WHAT YOU SHOULD DO. Beginning at the line that contains "left elbow: (272, 220)", return every remaining line of the data below exactly; return nothing before it.

================

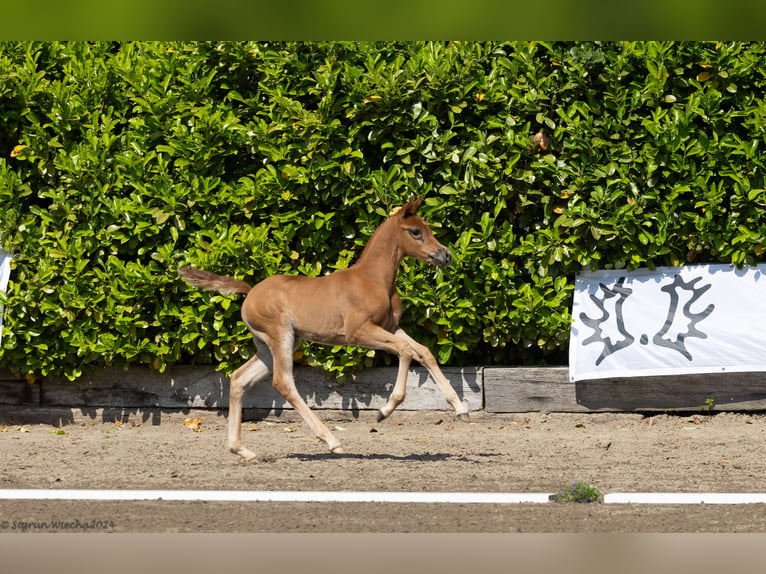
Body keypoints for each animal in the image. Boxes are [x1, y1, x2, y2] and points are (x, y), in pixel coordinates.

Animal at [180, 198, 468, 464]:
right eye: (416, 231)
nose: (445, 255)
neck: (373, 280)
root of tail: (250, 292)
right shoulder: (358, 332)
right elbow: (406, 351)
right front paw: (384, 411)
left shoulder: (391, 327)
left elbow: (424, 352)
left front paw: (460, 409)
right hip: (280, 336)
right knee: (283, 382)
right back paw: (332, 441)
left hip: (272, 345)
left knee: (240, 379)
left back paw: (244, 451)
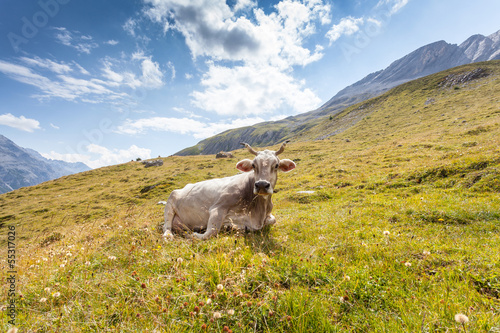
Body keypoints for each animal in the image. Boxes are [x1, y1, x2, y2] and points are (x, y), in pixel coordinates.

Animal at [164, 140, 296, 239]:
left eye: (276, 165)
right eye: (253, 165)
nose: (262, 185)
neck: (258, 211)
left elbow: (272, 220)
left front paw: (232, 226)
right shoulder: (218, 207)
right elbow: (211, 232)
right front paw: (193, 235)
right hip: (170, 201)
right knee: (166, 226)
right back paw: (168, 236)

================

ANSWER TO THIS PROBLEM.
left elbow: (272, 220)
left front paw: (232, 226)
right shoulder: (218, 207)
right elbow: (211, 232)
right front paw: (193, 235)
right hip: (170, 201)
right knee: (166, 226)
right back paw: (168, 236)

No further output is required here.